__TASK DATA__:
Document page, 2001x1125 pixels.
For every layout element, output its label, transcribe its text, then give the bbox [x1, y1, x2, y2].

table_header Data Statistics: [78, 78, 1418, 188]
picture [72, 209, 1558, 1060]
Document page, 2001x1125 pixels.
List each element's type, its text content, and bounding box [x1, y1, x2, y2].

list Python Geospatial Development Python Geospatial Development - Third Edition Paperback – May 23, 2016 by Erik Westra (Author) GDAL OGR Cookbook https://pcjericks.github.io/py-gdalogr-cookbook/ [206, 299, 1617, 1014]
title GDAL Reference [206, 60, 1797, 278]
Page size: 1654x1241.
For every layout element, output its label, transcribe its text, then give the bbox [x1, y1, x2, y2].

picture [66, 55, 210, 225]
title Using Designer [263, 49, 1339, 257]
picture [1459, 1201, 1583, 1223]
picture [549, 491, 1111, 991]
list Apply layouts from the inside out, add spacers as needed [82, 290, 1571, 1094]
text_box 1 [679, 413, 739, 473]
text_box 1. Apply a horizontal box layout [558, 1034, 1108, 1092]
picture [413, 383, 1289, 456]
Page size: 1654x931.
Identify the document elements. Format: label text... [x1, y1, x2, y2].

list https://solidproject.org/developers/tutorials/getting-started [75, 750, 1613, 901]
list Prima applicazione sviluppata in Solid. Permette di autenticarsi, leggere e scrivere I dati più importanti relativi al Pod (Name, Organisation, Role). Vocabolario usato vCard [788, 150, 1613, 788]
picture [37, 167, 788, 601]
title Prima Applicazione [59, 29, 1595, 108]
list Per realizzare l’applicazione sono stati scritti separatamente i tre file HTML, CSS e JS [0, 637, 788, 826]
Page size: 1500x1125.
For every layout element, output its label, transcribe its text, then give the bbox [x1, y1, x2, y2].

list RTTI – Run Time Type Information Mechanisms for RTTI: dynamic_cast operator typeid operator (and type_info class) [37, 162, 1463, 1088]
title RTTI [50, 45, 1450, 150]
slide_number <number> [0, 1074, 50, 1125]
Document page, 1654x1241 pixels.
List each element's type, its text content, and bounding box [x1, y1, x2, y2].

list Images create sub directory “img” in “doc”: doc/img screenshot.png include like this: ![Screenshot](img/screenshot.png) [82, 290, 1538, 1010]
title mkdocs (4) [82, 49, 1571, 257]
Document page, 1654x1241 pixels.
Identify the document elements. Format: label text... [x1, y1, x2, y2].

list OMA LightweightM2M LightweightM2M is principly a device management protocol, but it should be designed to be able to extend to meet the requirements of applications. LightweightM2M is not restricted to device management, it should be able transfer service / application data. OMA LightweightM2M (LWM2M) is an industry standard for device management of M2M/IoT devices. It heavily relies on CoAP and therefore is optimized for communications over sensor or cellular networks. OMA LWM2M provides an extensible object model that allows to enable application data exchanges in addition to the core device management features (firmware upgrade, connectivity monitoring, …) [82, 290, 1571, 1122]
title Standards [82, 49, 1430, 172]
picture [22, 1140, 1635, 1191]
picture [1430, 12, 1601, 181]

__EXERCISE DESCRIPTION__:
Reproduce every entry line by line, changing each occurrence of "bounding box" to "box coordinates" and leaving everything else untouched.

__RESULT OF THE TASK__:
Document page, 2001x1125 pixels.
For every layout element, output its label, transcribe its text, then give the bbox [x1, y1, x2, y2].

table_header Data Statistics: [78, 78, 1418, 188]
picture [72, 209, 1558, 1060]
Document page, 2001x1125 pixels.
List each element's type, its text content, and box coordinates [x1, y1, x2, y2].

list Python Geospatial Development Python Geospatial Development - Third Edition Paperback – May 23, 2016 by Erik Westra (Author) GDAL OGR Cookbook https://pcjericks.github.io/py-gdalogr-cookbook/ [206, 299, 1617, 1014]
title GDAL Reference [206, 60, 1797, 278]
Page size: 1654x1241.
For every layout element, output its label, transcribe its text, then give the bbox [x1, y1, x2, y2].

picture [66, 55, 210, 225]
title Using Designer [263, 49, 1339, 257]
picture [1459, 1201, 1583, 1223]
picture [549, 491, 1111, 991]
list Apply layouts from the inside out, add spacers as needed [82, 290, 1571, 1094]
text_box 1 [679, 413, 739, 473]
text_box 1. Apply a horizontal box layout [558, 1034, 1108, 1092]
picture [413, 383, 1289, 456]
Page size: 1654x931.
Identify the document elements. Format: label text... [x1, y1, x2, y2].

list https://solidproject.org/developers/tutorials/getting-started [75, 750, 1613, 901]
list Prima applicazione sviluppata in Solid. Permette di autenticarsi, leggere e scrivere I dati più importanti relativi al Pod (Name, Organisation, Role). Vocabolario usato vCard [788, 150, 1613, 788]
picture [37, 167, 788, 601]
title Prima Applicazione [59, 29, 1595, 108]
list Per realizzare l’applicazione sono stati scritti separatamente i tre file HTML, CSS e JS [0, 637, 788, 826]
Page size: 1500x1125.
For every layout element, output its label, transcribe its text, then give the bbox [x1, y1, x2, y2].

list RTTI – Run Time Type Information Mechanisms for RTTI: dynamic_cast operator typeid operator (and type_info class) [37, 162, 1463, 1088]
title RTTI [50, 45, 1450, 150]
slide_number <number> [0, 1074, 50, 1125]
Document page, 1654x1241 pixels.
List each element's type, its text content, and box coordinates [x1, y1, x2, y2].

list Images create sub directory “img” in “doc”: doc/img screenshot.png include like this: ![Screenshot](img/screenshot.png) [82, 290, 1538, 1010]
title mkdocs (4) [82, 49, 1571, 257]
Document page, 1654x1241 pixels.
Identify the document elements. Format: label text... [x1, y1, x2, y2].

list OMA LightweightM2M LightweightM2M is principly a device management protocol, but it should be designed to be able to extend to meet the requirements of applications. LightweightM2M is not restricted to device management, it should be able transfer service / application data. OMA LightweightM2M (LWM2M) is an industry standard for device management of M2M/IoT devices. It heavily relies on CoAP and therefore is optimized for communications over sensor or cellular networks. OMA LWM2M provides an extensible object model that allows to enable application data exchanges in addition to the core device management features (firmware upgrade, connectivity monitoring, …) [82, 290, 1571, 1122]
title Standards [82, 49, 1430, 172]
picture [22, 1140, 1635, 1191]
picture [1430, 12, 1601, 181]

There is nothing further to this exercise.